Interpretability example


from sklearn.datasets import load_iris
from sklearn.ensemble import RandomForestClassifier
from sheshe import ModalBoundaryClustering, RegionInterpreter

iris = load_iris()
X, y = iris.data, iris.target

sh = ModalBoundaryClustering(
    base_estimator=RandomForestClassifier(random_state=0),
    task="classification",
).fit(X, y)

# Tabular summary of the regions
print(sh.interpretability_summary(iris.feature_names).head())
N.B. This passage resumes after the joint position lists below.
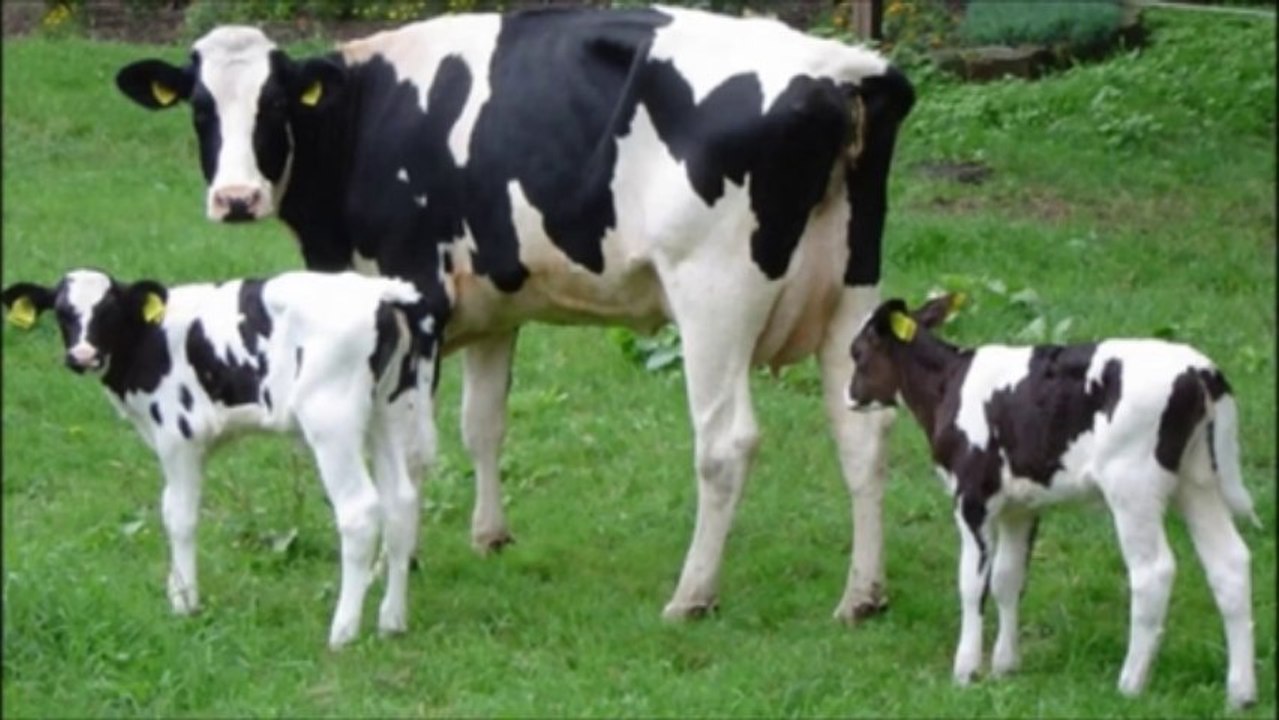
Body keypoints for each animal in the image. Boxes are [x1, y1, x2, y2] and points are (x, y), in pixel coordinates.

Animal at [2, 268, 435, 648]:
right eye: (62, 311)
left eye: (109, 309)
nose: (82, 354)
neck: (148, 338)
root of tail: (379, 293)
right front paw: (176, 591)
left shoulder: (179, 437)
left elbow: (179, 516)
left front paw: (184, 602)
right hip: (390, 411)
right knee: (401, 503)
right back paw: (392, 621)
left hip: (332, 420)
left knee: (359, 511)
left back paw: (343, 632)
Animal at [114, 5, 916, 621]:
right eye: (201, 108)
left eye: (276, 105)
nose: (236, 198)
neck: (367, 115)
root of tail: (844, 70)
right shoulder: (495, 309)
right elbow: (483, 426)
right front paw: (488, 536)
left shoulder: (420, 296)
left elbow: (415, 449)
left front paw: (404, 558)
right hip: (853, 289)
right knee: (864, 433)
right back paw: (862, 595)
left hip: (714, 289)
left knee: (725, 444)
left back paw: (691, 595)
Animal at [846, 294, 1258, 709]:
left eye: (858, 351)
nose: (849, 396)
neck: (948, 384)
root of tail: (1201, 369)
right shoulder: (1020, 506)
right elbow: (1008, 578)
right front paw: (1005, 665)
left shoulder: (973, 498)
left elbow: (972, 584)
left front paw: (966, 670)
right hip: (1197, 481)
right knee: (1229, 563)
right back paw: (1241, 694)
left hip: (1132, 486)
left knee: (1153, 571)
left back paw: (1129, 684)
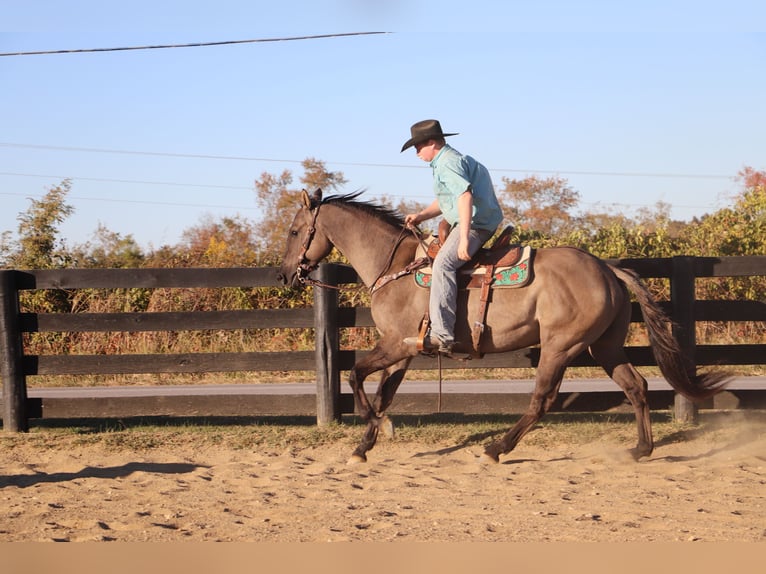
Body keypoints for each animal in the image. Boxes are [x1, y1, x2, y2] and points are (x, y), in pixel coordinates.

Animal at [278, 190, 732, 468]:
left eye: (295, 230)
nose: (283, 275)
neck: (397, 267)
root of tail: (608, 269)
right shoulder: (404, 351)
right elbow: (381, 393)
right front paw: (365, 444)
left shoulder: (396, 345)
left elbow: (355, 376)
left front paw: (376, 429)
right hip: (603, 348)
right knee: (636, 385)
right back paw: (641, 448)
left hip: (559, 348)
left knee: (542, 401)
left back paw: (496, 449)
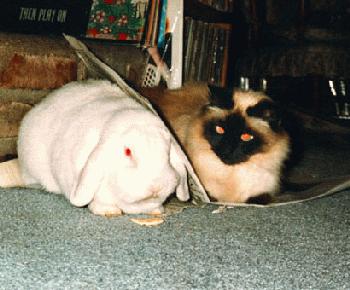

# Human-readable rules per region
cards = RegionInterpreter(feature_names=iris.feature_names).summarize(sh.regions_)
RegionInterpreter.pretty_print(cards)

Parameters

  • feature_names (list[str] or None, default None): names for each feature used in the generated rules.
  • q_box (float, default 0.05): quantile used to compute robust axis-aligned boxes.
  • k_pairs (int, default 2): number of informative 2D projections to include.
  • decimals (int, default 2): decimal precision in the emitted rules.
  • cap_threshold (float, default 6.393): z-score threshold to mark capped radii.
  • near_const_tol (float, default 0.12): tolerance to report nearly constant dimensions.
  • inverse_transform (callable, optional): function applied to points before rule extraction (e.g. inverse scaling).
  • feature_bounds (Sequence[Tuple[float, float]] or None): hard bounds for each feature to clamp boxes.
  • include_center_in_box (bool, default True): include region centre when computing axis-aligned boxes.

Methods

  • summarize(regions) – return a list of dictionaries containing headlines, axis-aligned rules and pairwise projections for the provided regions.